My question is what is the best way to get a really nice finish to the old pine. I am guessing I need to fill the small indentations and really give it a light sanding. Will the paint stick to the stain or do I need to do anything special? 

Thanks in advance.

G


----------



## engineer one (13 Sep 2006)

don't suppose you remember what the brand of stain was, that would 
tell you what it contained, and then you could figure out.

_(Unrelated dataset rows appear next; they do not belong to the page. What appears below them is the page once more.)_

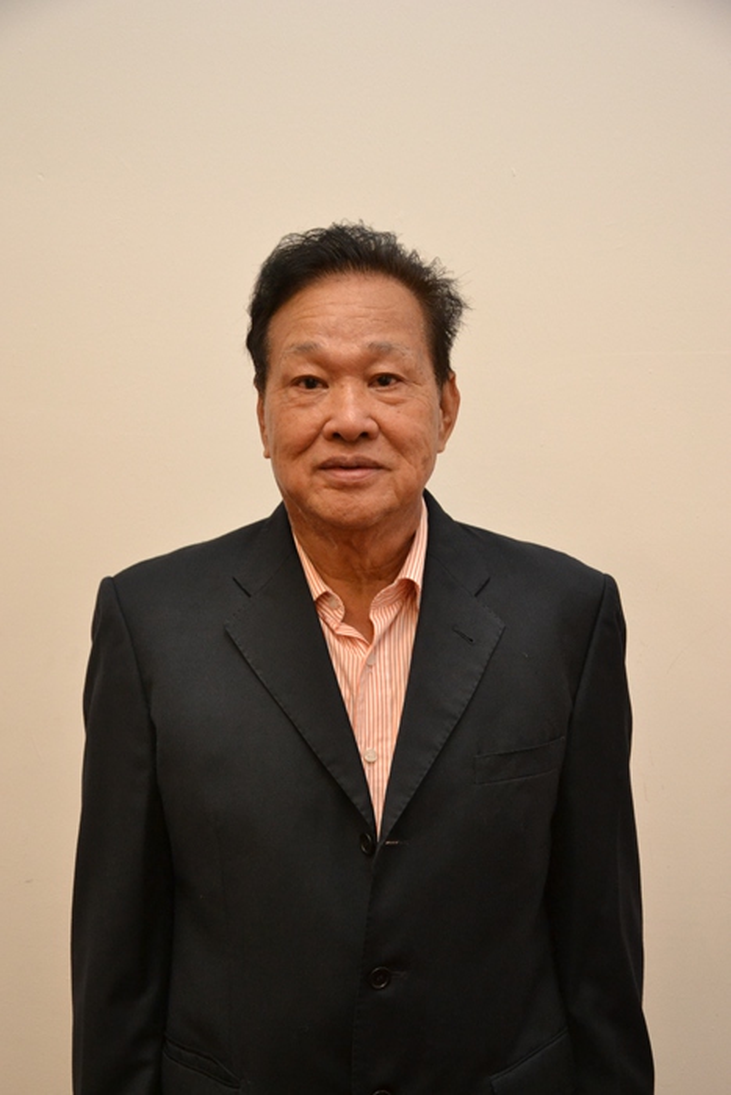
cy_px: 548
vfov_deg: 35.0
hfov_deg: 23.8
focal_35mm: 57
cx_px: 366
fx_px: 1735
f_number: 4.5
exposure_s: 1/60
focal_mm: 38
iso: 1600
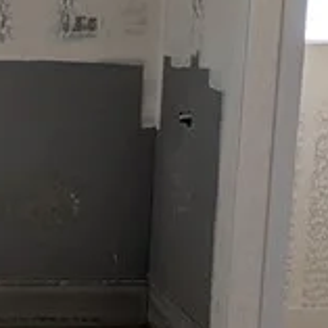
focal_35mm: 69
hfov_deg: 21.7
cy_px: 252
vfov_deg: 24.7
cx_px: -137
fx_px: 740
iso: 62
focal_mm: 2.02
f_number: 1.7
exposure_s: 1/111
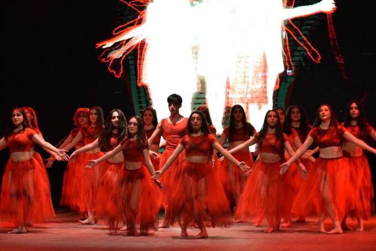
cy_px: 126
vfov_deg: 13.0
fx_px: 1097
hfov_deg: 19.5
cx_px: 188
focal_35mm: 105
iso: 5000
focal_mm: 70
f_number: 5
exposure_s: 1/250
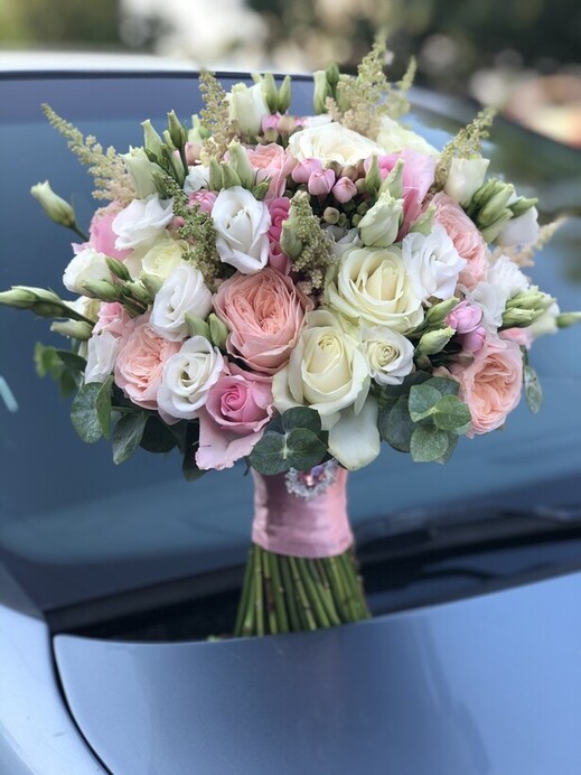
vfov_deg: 33.8
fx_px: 1276
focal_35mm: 57
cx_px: 290
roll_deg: +3.1
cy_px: 388
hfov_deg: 25.7
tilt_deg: -9.4
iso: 32
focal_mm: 6.6
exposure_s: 1/120
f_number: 2.8
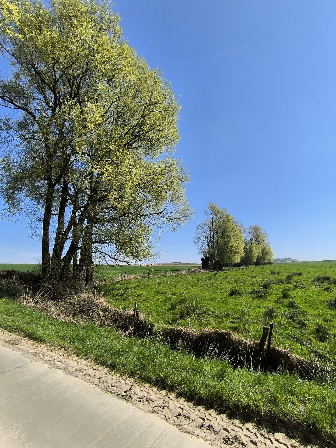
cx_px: 168
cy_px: 224
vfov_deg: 94.5
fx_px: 207
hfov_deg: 78.1
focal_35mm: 16
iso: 50
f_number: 2.2
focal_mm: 1.65
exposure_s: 1/2141
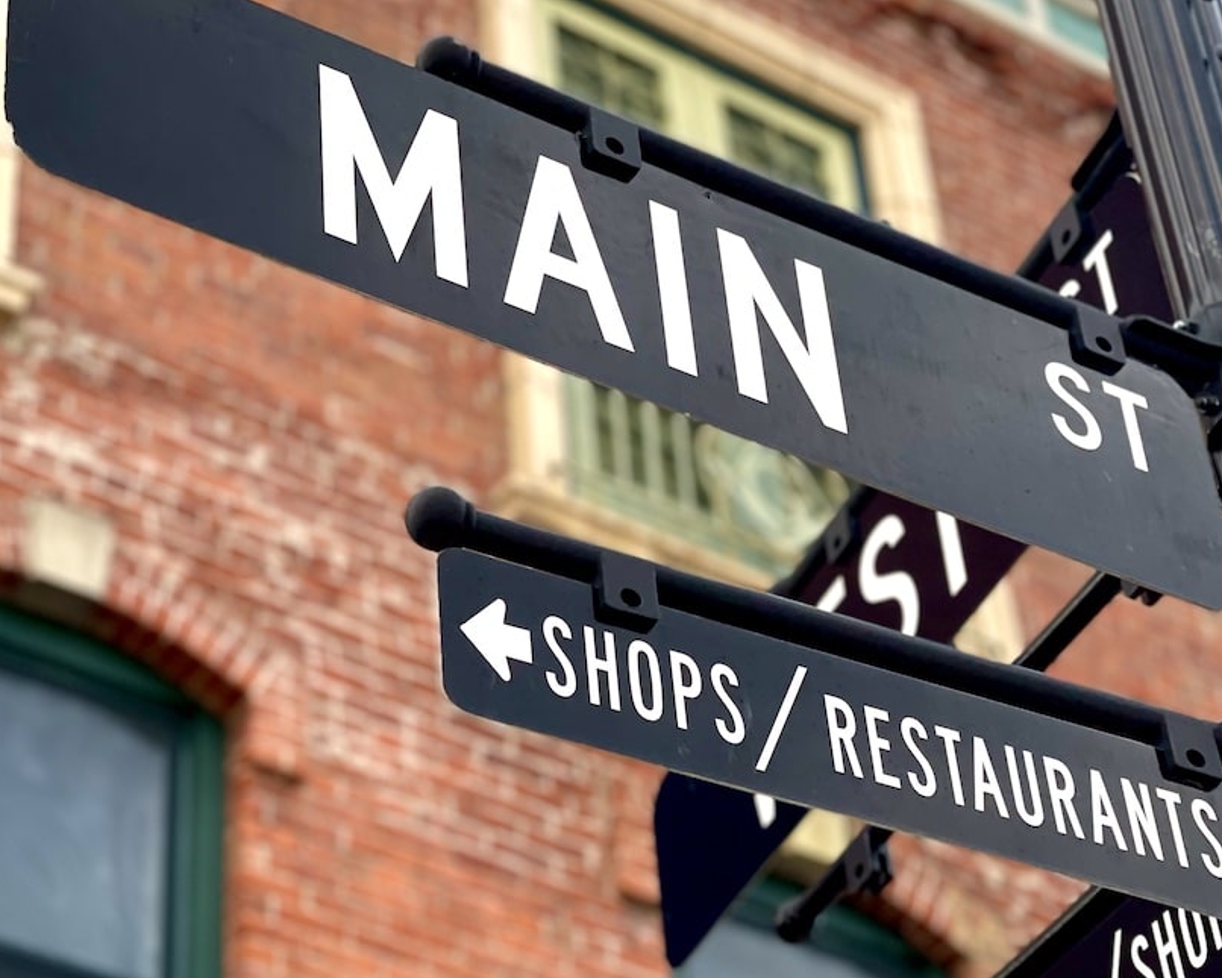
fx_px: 3364
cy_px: 584
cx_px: 562
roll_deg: +4.5
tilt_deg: +42.3
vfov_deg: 16.5
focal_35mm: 93
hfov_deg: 20.6
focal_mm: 7.5
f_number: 2.2
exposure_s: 1/121
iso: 64
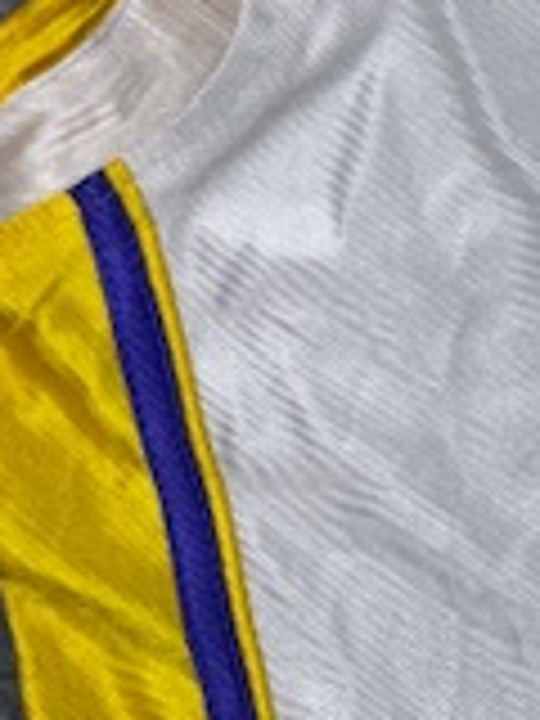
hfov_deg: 13.5
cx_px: 1022
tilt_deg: -59.7
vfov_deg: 17.3
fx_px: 1997
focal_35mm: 96
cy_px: -508
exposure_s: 1/484
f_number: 1.78
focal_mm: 6.76
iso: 80
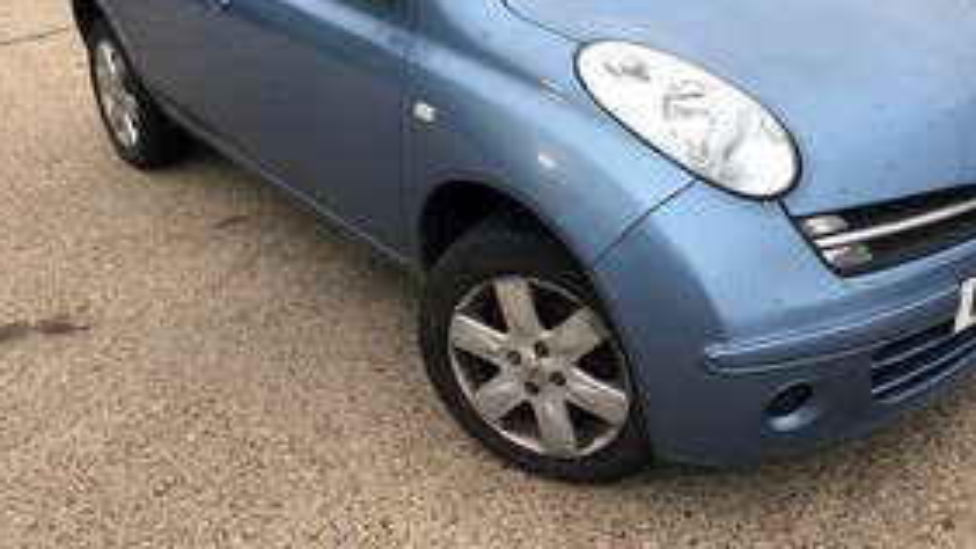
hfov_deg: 52.4
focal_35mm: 38
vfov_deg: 30.5
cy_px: 115
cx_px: 590
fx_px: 983
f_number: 1.8
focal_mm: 4
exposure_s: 1/33
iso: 25
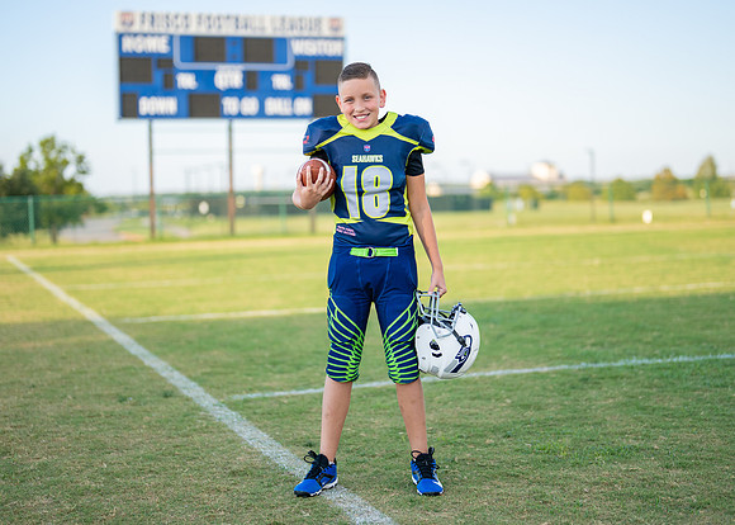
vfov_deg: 22.8
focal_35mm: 62
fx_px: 1300
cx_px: 364
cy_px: 241
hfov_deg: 31.6
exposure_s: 1/2500
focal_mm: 50
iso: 100
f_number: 1.2
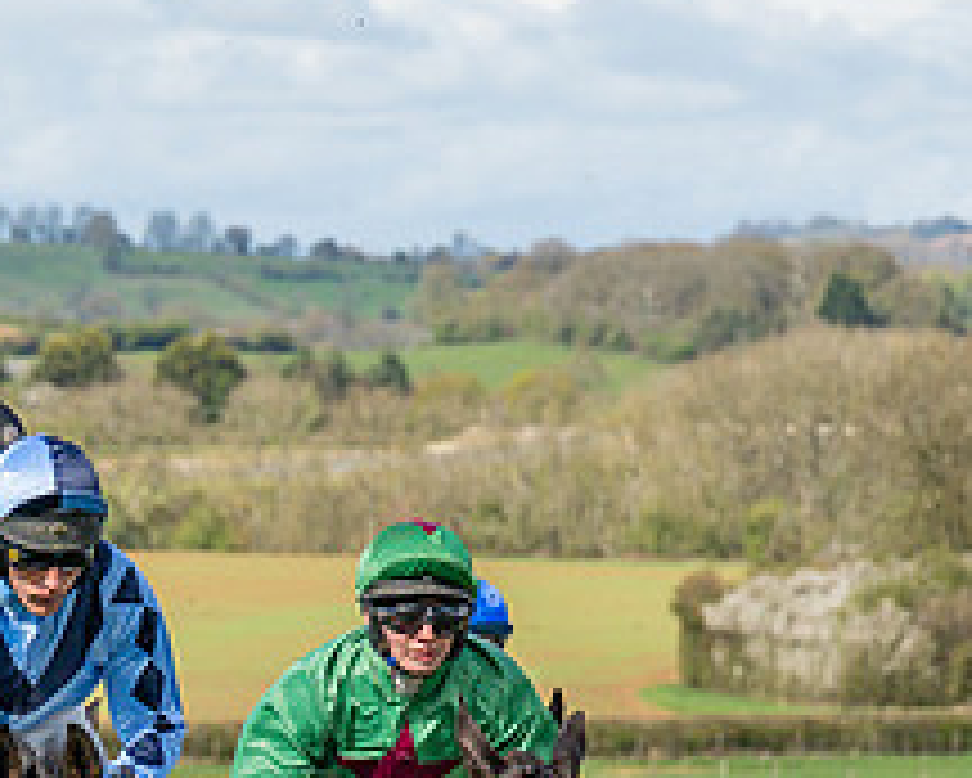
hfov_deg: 4.0
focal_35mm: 481
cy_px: 1063
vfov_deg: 3.2
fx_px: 13843
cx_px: 65
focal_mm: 82
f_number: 4
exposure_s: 1/1600
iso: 200
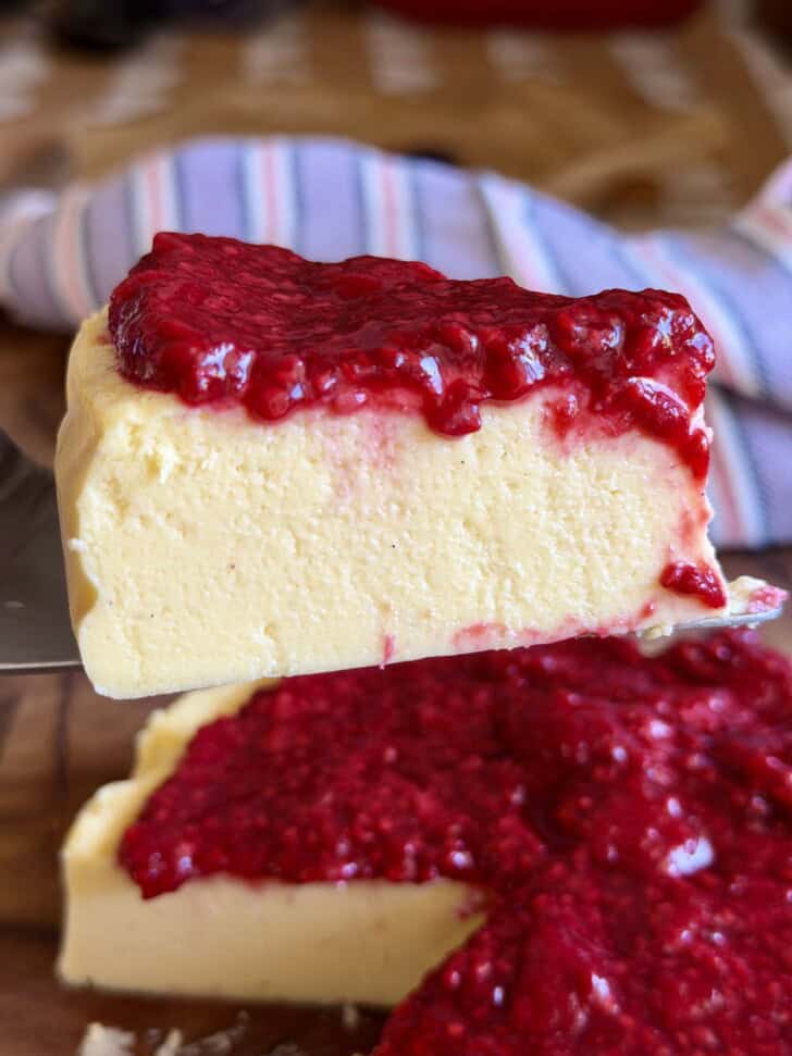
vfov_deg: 39.7
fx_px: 1465
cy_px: 528
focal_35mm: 48
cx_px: 396
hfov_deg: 30.3
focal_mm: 6.8
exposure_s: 1/74
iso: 100
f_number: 1.8
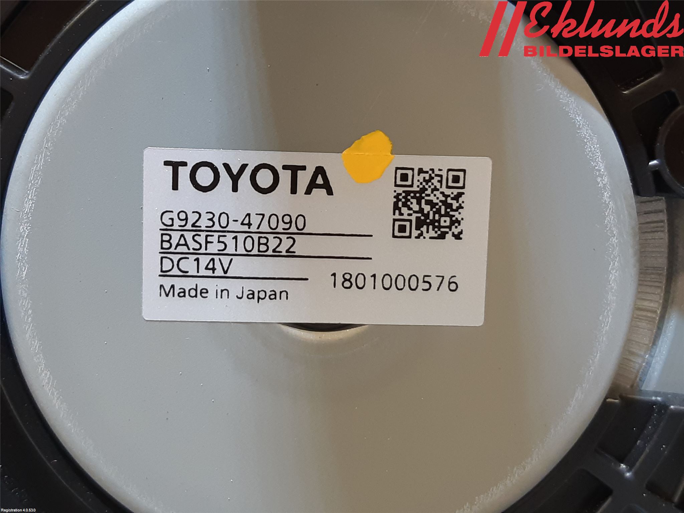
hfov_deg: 67.3
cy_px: 256
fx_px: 514
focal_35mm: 26
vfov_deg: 53.1
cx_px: 342
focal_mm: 3.93
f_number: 1.7
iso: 125
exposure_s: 1/50
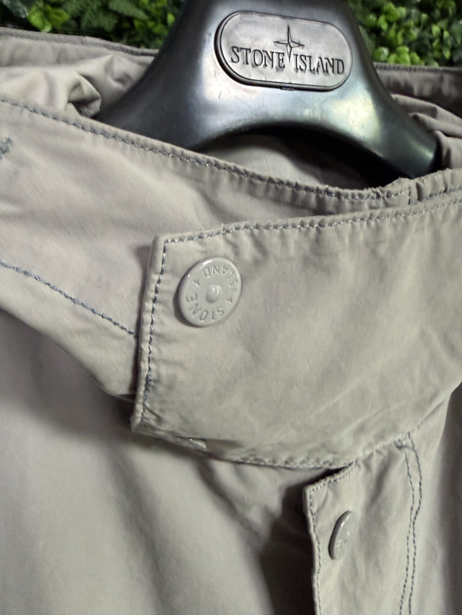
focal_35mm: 24
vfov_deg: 71.6
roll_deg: +4.6
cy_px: 308
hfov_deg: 56.8
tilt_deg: +0.5
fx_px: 427
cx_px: 231
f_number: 2.2
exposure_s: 1/60
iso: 640
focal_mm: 2.22
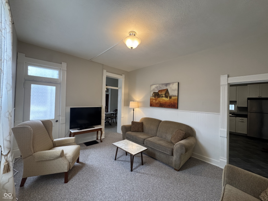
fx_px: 108
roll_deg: -1.1
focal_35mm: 14
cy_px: 100
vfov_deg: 85.7
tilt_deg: +0.3
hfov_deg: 102.1
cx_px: 134
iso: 320
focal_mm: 2.22
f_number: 2.2
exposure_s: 1/120
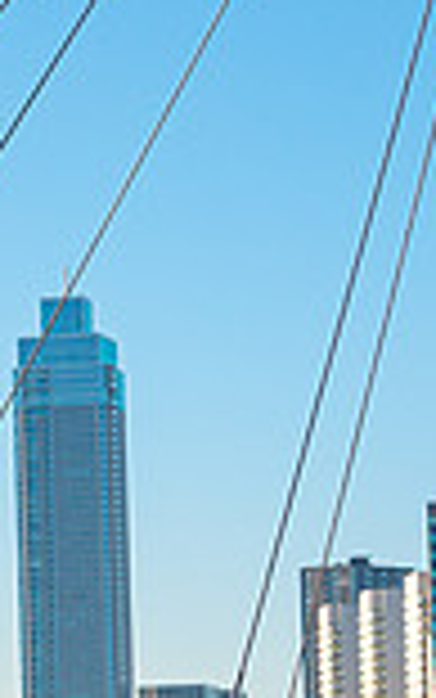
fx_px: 3932
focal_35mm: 207
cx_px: -764
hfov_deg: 6.0
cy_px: 525
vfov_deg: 10.1
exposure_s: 1/800
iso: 100
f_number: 4
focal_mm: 35
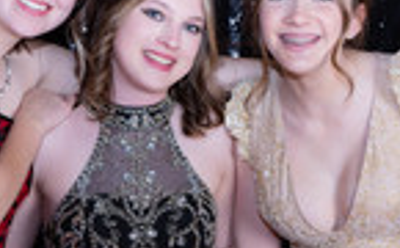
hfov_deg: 14.2
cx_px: 176
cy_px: 205
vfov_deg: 8.8
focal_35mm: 148
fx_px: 1610
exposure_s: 1/125
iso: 200
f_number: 4.5
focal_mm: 45
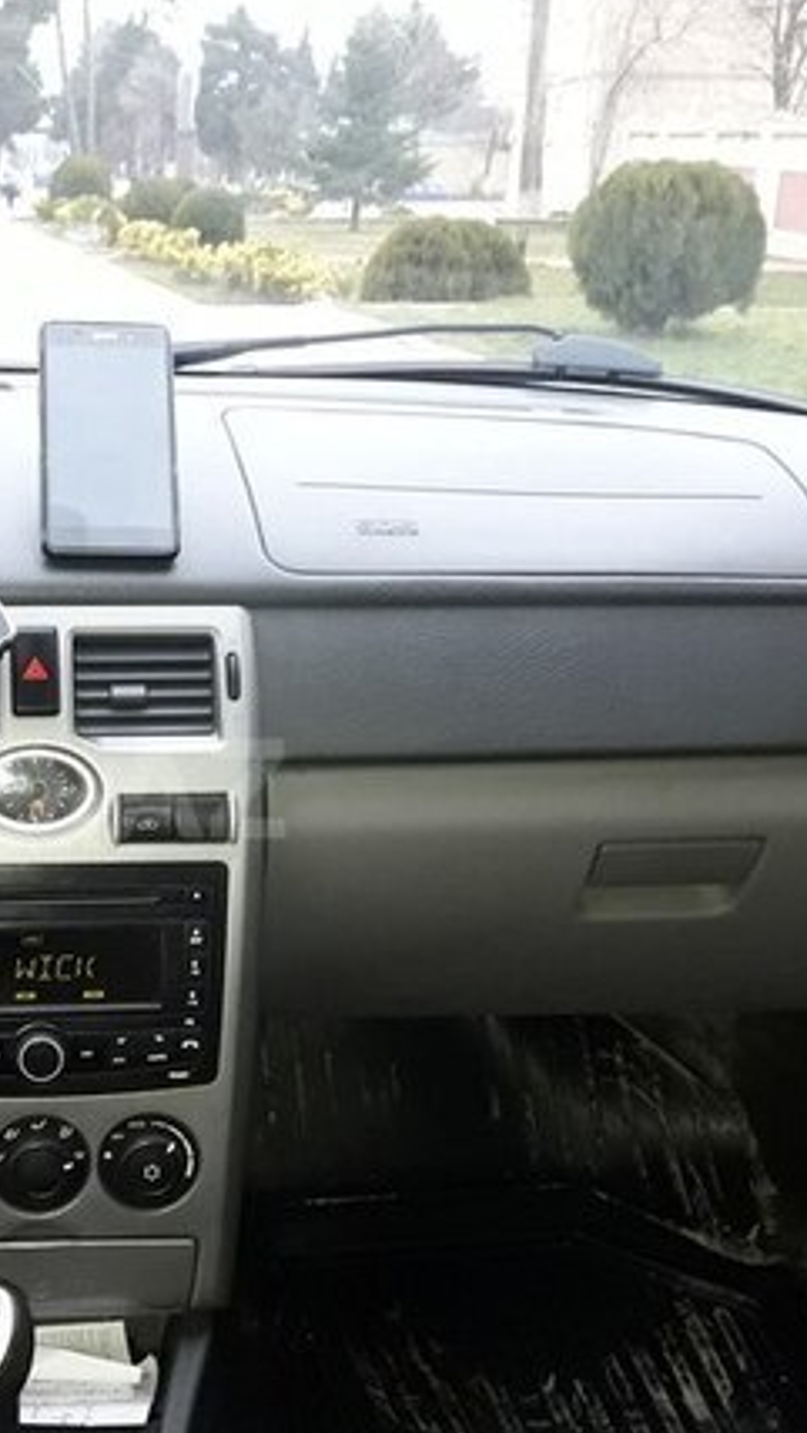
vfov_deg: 43.7
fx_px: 1787
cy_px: 788
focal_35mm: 47
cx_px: -57
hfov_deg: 24.0
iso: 125
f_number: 1.9
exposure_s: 1/33
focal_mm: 3.7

i would think you might need to go for one of those primers which 
they suggest will stop colour bleeding through, never works on 
white over red though in my experience.
or you might try mdf primer, found that useful when painting over
mfc kitchen doors.

paul :wink:


----------



## the_g_ster (14 Sep 2006)

Cheers Paul, on my way down to B&Q now, those orange reciepts seem to accumulate far too easily.


----------



## TC (16 Sep 2006)

the_g_ster":1dsqxp94 said:


> A few years ago I stripped back and stained an old fireplace surround that was previously painted in a pretty hideous colour. Now I am changing the room a bit and it would look pretty good painted a plain white (well, that's what the other half thinks). (Then again I am taking her to Axminster on her birthday, so I can't complain).
> 
> My question is what is the best way to get a really nice finish to the old pine. I am guessing I need to fill the small indentations and really give it a light sanding. Will the paint stick to the stain or do I need to do anything special?
> 
> ...



www.milkpaint.com


----------



## joekid (12 Dec 2006)

if its red burn it and get a new one/ otherwise try the trusty medium sanding/ followed by fine ish,/,dont forget to give it a good two under coatings first, ive had good results even over oil based stains and varnishes,


----------